VIDEO: Leading French Civil Liberties Advocate, Yasser Louati, Speaks Out on Western Muslims and Macron
Those who seek to erode core civil liberties use the same tactics everywhere: elevating fear levels, demonizing Others, equating authoritarianism with safety.
Politics without consistently applied principles necessarily degenerates into crude quests for power with the sole objective of benefitting one’s own tribe. Because humans are tribal, effort is always required to determine whether our beliefs are shaped by what we like to believe drive them (just causes, universal values, rigorously applied principles) or whether they are merely the by-product of self-interest and the convenience of the moment. The long-standing and increasingly vitriolic debate in the west over the treatment of French Muslims illustrates that challenge.
Anyone whose work is devoted to a defense of civil liberties recognizes the standard strategies used by states or other entities which seek to erode them. The key emotion that must be invoked is fear: fear of some outside villain, internal enemy, an exotic and threatening Other. Fear is one of the most potent human impulses, necessary for survival. Thus, the more fear one can instill in a population about a lurking threat from some growing and threatening minority, the more that population will be willing to vest in the hands of authorities ever-increasing power in the name of protecting them, the more rights erosions they will be willing to support in the name of staying safe.
One of the most effective tactics to achieve this goal is an intense focus on an isolated but particularly gruesome crime to overflow the brain with emotions of horror, disgust and fear and prevent a rational calculus of the true magnitude of the threat posed.
A white supremacist in Charlottesville plows his car into a group of Antifa protesters and kills one of them, or Dylan Roof enters a Charleston church and murders nine African-American worshippers, and — in the visceral disgust that all decent people by definition feel when hearing about such atrocities — nobody can question the claim that White Supremacist fascism is a grave domestic threat to the American way of life that requires draconian responses of surveillance, censorship and counter-violence. Similarly, when a French school teacher is beheaded in a Paris suburb by an 18-year-old Russian Muslim immigrant or other similar horrific acts of violence are perpetrated against innocent people in western cities in response to western bombing of predominantly Muslim countries, then nobody may question the claim that Islamic radicalism is a grave threat to the west that must be eradicated or at least suppressed using the most repressive powers of detention, surveillance and violence available to the state.
__________________________________________________
Carry on the piece about civil liberties and the treatment of French Muslims, starting after its last sentence.

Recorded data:
__________________________________________________
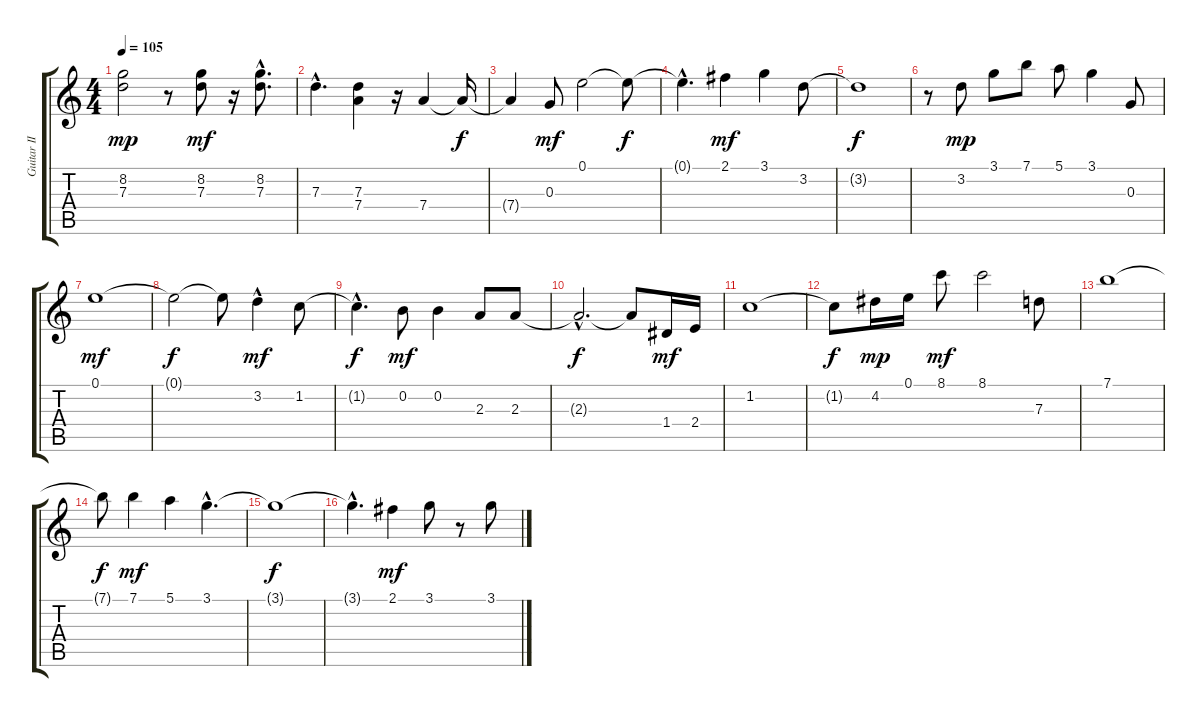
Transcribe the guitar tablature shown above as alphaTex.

\track ("Guitar II" "Guitar II") {instrument acousticguitarsteel}
\staff {score tabs}
\tuning (E4 B3 G3 D3 A2 E2) {hide}
\ts (4 4)
\tempo 105
\clef g2
\ks c
(8.2 7.3).2{dy mp} r.8 (8.2 7.3).8{dy mf} r.16 (8.2{hac} 7.3{hac}).8{d} |
7.3{hac}.4{d} (7.3 7.4).4 r.16 7.4.4 7.4{t}.16{dy f} |
7.4{t}.4 0.3.8{dy mf} 0.1.2 0.1{t}.8{dy f} |
0.1{hac t}.4{d} 2.1.4{dy mf} 3.1.4 3.2.8 |
3.2{t}.1{dy f} |
r.8 3.2.8{dy mp} 3.1.8 7.1.8 5.1.8 3.1.4 0.3.8 |
0.1.1{dy mf} |
0.1{t}.2{dy f} 0.1{t}.8 3.2{hac}.4{dy mf} 1.2.8 |
1.2{hac t}.4{d dy f} 0.2.8{dy mf} 0.2.4 2.3.8 2.3.8 |
2.3{hac t}.2{d dy f} 2.3{t}.8 1.4.16{dy mf} 2.4.16 |
1.2.1 |
1.2{t}.8{dy f} 4.2.16{dy mp} 0.1.16 8.1.8{dy mf} 8.1.2 7.3.8 |
7.1.1 |
7.1{t}.8{dy f} 7.1.4{dy mf} 5.1.4 3.1{hac}.4{d} |
3.1{t}.1{dy f} |
3.1{hac t}.4{d} 2.1.4{dy mf} 3.1.8 r.8 3.1.8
__________________________________________________
> The result
Whether out of political calculation, conviction or some combination of both, French President Emmanuel Macron has seized on the grotesque murder last month of Samuel Paty to push two extreme assaults on core civil liberties. One is a law, approved by the French Parliament on Saturday, that “ban[s] the publication of images of on-duty police officers as well as expand[s] the use of surveillance drones and police powers” — a new restriction which press freedom groups argue criminalizes the attempt to hold police officers accountable for brutality and excess force and allows the government even greater powers of domestic spying. The other is an even more sweeping measure that would, among other things, ban homeschooling and require registration of children with the state.
A state of emergency declared in France after the 2015 Charlie Hebdo murders and multi-venue terror attacks gave the state virtually unlimited powers to detain citizens without due process and domestically spy with essentially no checks. That resulted, as intended, in the mass infiltration of mosques by police informants, surveillance of imams, and even the sweeping up by police of large numbers of Muslim citizens who were never charged with let alone convicted of any crimes.
Anyone who believes in the necessity of free speech, free expression, privacy rights and due process — and that includes those who cheered the massive free speech rally in Paris after the 2015 Charlie Hebdo murders, led by some of the world’s worst despots — has to be concerned about the growing French demands for still greater crackdowns, if not due to a belief in universally applied civil liberties principles then at least out of self-interested concern that this framework is going to be applied throughout the west: not only against Muslims but against anyone deemed on the margins or fringes or inside the realms of dissent.
To explore the growing controversies over civil liberties and France — which are absolutely a harbinger of similar debates already occurring, with still more to come, throughout the west — I spoke with one of France’s most knowledgeable civil liberties analysts and activists, Yasser Louati. That interview can be viewed here on YouTube or below.
In the debut appearance of my SYSTEM UPDATE program here on Substack, it was a wide-ranging discussion that covered the conflation in western media outlets of the attitudes of Muslims who live in U.S.-supported Gulf States tyrannies such as Saudi Arabia or U.S.-occupied countries such as Afghanistan with Muslims who are citizens of the west; the inter-linking relationship between decades of bombing campaigns by western countries of predominantly Muslim nations on the one hand, and acts of violence in western cities on the other; the attacks on religious liberty and core freedoms perpetrated in the name of security now commonplace under Macron; and in general the compatibility between Islam and western political values (that Muslims cannot be true westerners has long been the central message of radical Al Qaeda clerics as well as ISIS, groups despised by western Muslims, and ironically has now become the view or at least the message of western leaders such as Macron).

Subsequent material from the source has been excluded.